-- Opening Marker --

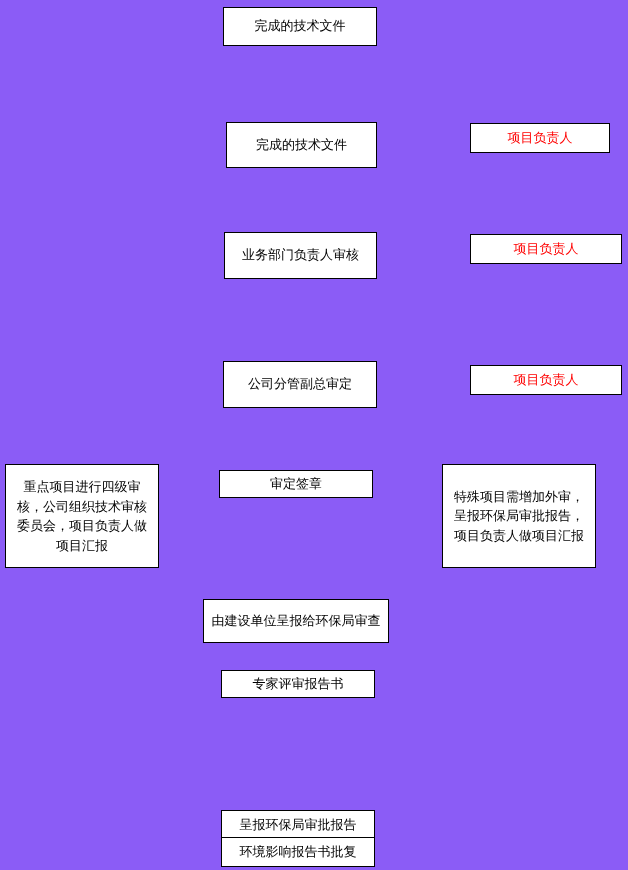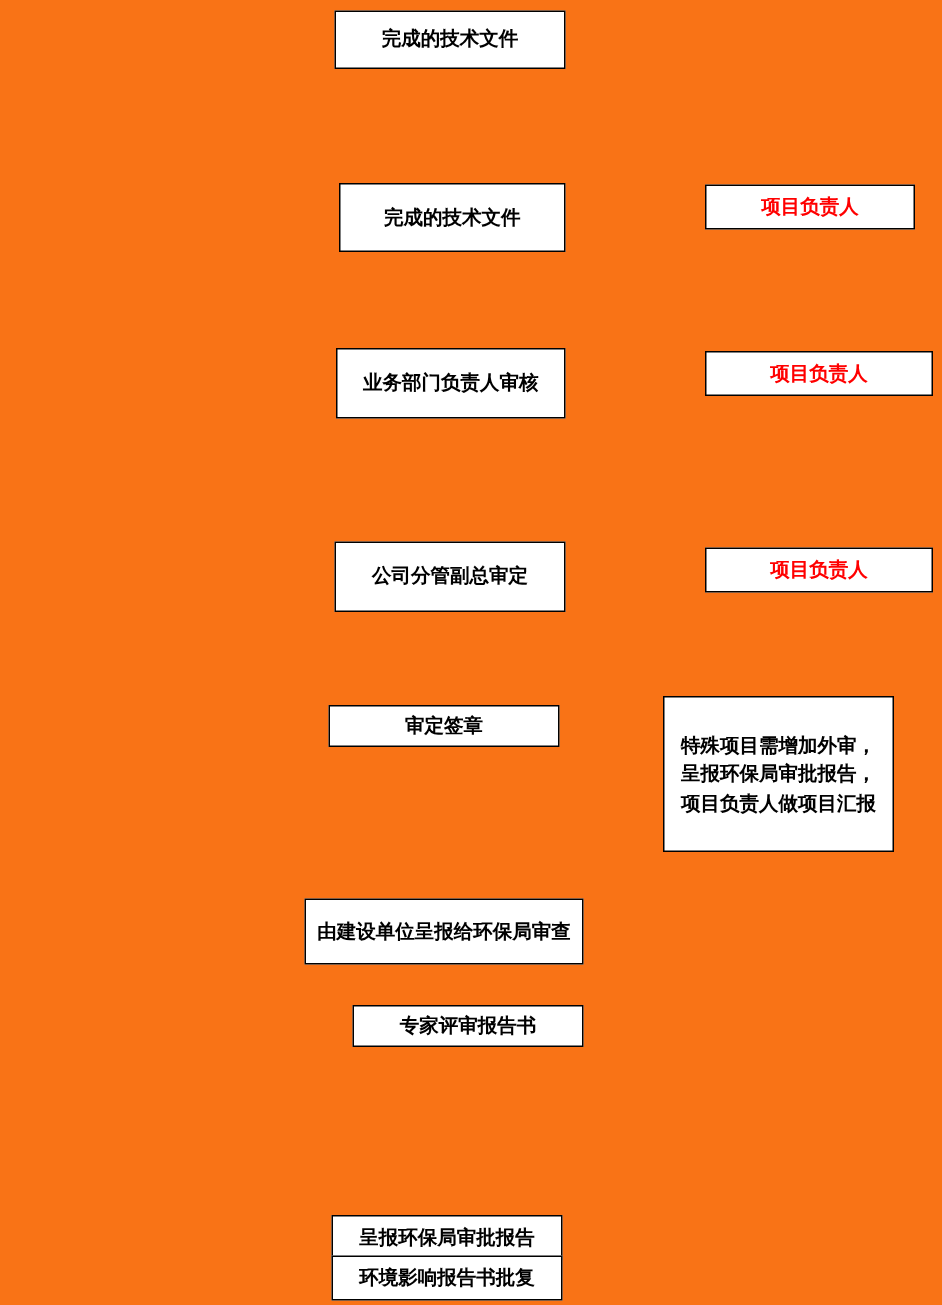--- a/index.html
+++ b/index.html
@@ -7,23 +7,22 @@
     padding: 0;
     background: #000000;
   }
   body {
     font-family: "Liberation Sans", "DejaVu Sans", sans-serif;
   }
   #canvas {
     position: relative;
     width: 628px;
     height: 870px;
-    background: #f97316;
+    background: #8b5cf6;
     overflow: hidden;
-    font-weight: bold;
   }
   .node {
     position: absolute;
     box-sizing: border-box;
     background: #ffffff;
     border: 1px solid #000000;
     color: #000000;
     font-size: 13px;
     line-height: 1.45;
     text-align: center;
@@ -54,25 +53,26 @@
   <div class="node" style="left:224px; top:232px; width:153px; height:47px;">业务部门负责人审核</div>
 
   <div class="node red" style="left:470px; top:234px; width:152px; height:30px;">项目负责人</div>
 
   <div class="node" style="left:223px; top:361px; width:154px; height:47px;text-align:right;">公司分管副总审定</div>
 
   <div class="node red" style="left:470px; top:365px; width:152px; height:30px;">项目负责人</div>
 
   <div class="node" style="left:219px; top:470px; width:154px; height:28px;text-align:center;">审定签章</div>
 
+  <div class="node tight" style="left:5px; top:464px; width:154px; height:104px;">重点项目进行四级审核，公司组织技术审核委员会，项目负责人做项目汇报</div>
 
   <div class="node tight" style="left:442px; top:464px; width:154px; height:104px;">特殊项目需增加外审，呈报环保局审批报告，项目负责人做项目汇报</div>
 
   <div class="node" style="left:203px; top:599px; width:186px; height:44px;">由建设单位呈报给环保局审查</div>
 
-  <div class="node" style="left:235px; top:670px; width:154px; height:28px;">专家评审报告书</div>
+  <div class="node" style="left:221px; top:670px; width:154px; height:28px;">专家评审报告书</div>
 
 
   <div class="node" style="left:221px; top:782px; width:154px; height:30px;margin-top:28px;">呈报环保局审批报告</div>
 
   <div class="node" style="left:221px; top:837px; width:154px; height:30px;">环境影响报告书批复</div>
 
 </div>
 
 </body></html>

-- Closing Marker --

* _TO-DO ITEM_
Without any pictures, return the material above exactly.

* _PROBLEM SOLUTION_
--- a/index.html
+++ b/index.html
@@ -7,23 +7,22 @@
     padding: 0;
     background: #000000;
   }
   body {
     font-family: "Liberation Sans", "DejaVu Sans", sans-serif;
   }
   #canvas {
     position: relative;
     width: 628px;
     height: 870px;
-    background: #f97316;
+    background: #8b5cf6;
     overflow: hidden;
-    font-weight: bold;
   }
   .node {
     position: absolute;
     box-sizing: border-box;
     background: #ffffff;
     border: 1px solid #000000;
     color: #000000;
     font-size: 13px;
     line-height: 1.45;
     text-align: center;
@@ -54,25 +53,26 @@
   <div class="node" style="left:224px; top:232px; width:153px; height:47px;">业务部门负责人审核</div>
 
   <div class="node red" style="left:470px; top:234px; width:152px; height:30px;">项目负责人</div>
 
   <div class="node" style="left:223px; top:361px; width:154px; height:47px;text-align:right;">公司分管副总审定</div>
 
   <div class="node red" style="left:470px; top:365px; width:152px; height:30px;">项目负责人</div>
 
   <div class="node" style="left:219px; top:470px; width:154px; height:28px;text-align:center;">审定签章</div>
 
+  <div class="node tight" style="left:5px; top:464px; width:154px; height:104px;">重点项目进行四级审核，公司组织技术审核委员会，项目负责人做项目汇报</div>
 
   <div class="node tight" style="left:442px; top:464px; width:154px; height:104px;">特殊项目需增加外审，呈报环保局审批报告，项目负责人做项目汇报</div>
 
   <div class="node" style="left:203px; top:599px; width:186px; height:44px;">由建设单位呈报给环保局审查</div>
 
-  <div class="node" style="left:235px; top:670px; width:154px; height:28px;">专家评审报告书</div>
+  <div class="node" style="left:221px; top:670px; width:154px; height:28px;">专家评审报告书</div>
 
 
   <div class="node" style="left:221px; top:782px; width:154px; height:30px;margin-top:28px;">呈报环保局审批报告</div>
 
   <div class="node" style="left:221px; top:837px; width:154px; height:30px;">环境影响报告书批复</div>
 
 </div>
 
 </body></html>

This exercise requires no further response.